> **To be done**:
1. In the forum thread on rigid motions, what is Euc(n) defined as?
2. From the forum thread on rigid motions, retype the passage from "Generalizing Rigid Motions" to "by that metric?".

> **Excerpt to read**:
-- start --

Generalizing Rigid Motions Group w/ Metric

[topsquark]

Define:
[math]Euc(n) = \{ T \in End( \mathbb{R}^n )| ~ ||Tx - Ty|| = ||x - y||~\forall x,y \in \mathbb{R}^n \}[/math]

This is defined as the Euclidean group of rigid motions.

Can we generalize this group to be defined with any metric (well actually inner product, I suppose)? Obviously it won't be Euclidean any more. Would that represent a group of "rigid motions" as defined by that metric?

-Dan

Edit: I should mention that in the definition of Euc(n) [math]||x|| = \sqrt{ \sum_i x_i^2 }[/math].

 

[I like Serena]

Define:
[math]Euc(n) = \{ T \in End( \mathbb{R}^n )| ~ ||Tx - Ty|| = ||x - y||~\forall x,y \in \mathbb{R}^n \}[/math]

This is defined as the Euclidean group of rigid motions.

-- end --

> **Entries on spatial positioning**:
-- start --

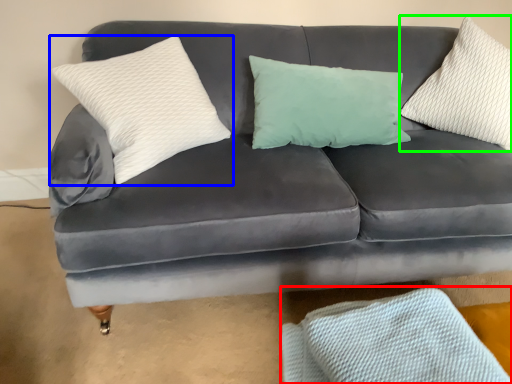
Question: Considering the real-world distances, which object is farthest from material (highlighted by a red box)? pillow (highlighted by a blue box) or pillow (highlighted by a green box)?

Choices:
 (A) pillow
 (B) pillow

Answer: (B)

-- end --
-- start --

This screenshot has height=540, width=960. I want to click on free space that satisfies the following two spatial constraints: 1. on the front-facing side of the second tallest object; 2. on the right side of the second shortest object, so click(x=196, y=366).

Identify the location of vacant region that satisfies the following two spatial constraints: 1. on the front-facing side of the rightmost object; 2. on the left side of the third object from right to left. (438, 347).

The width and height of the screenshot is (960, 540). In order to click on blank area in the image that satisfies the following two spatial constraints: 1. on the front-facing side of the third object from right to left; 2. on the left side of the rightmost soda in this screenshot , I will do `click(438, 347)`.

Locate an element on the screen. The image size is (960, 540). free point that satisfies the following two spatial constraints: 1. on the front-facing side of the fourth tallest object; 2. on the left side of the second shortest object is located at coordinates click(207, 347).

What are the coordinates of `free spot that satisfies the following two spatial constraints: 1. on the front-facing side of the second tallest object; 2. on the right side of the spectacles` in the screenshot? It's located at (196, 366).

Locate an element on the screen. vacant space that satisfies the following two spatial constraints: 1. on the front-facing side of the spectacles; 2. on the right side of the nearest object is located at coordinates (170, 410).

-- end --

> **In response**:
1. The Euclidean group of rigid motions.

2.
Generalizing Rigid Motions Group w/ Metric

[topsquark]

Define:
[math]Euc(n) = \{ T \in End( \mathbb{R}^n )| ~ ||Tx - Ty|| = ||x - y||~\forall x,y \in \mathbb{R}^n \}[/math]

This is defined as the Euclidean group of rigid motions.

Can we generalize this group to be defined with any metric (well actually inner product, I suppose)? Obviously it won't be Euclidean any more. Would that represent a group of "rigid motions" as defined by that metric?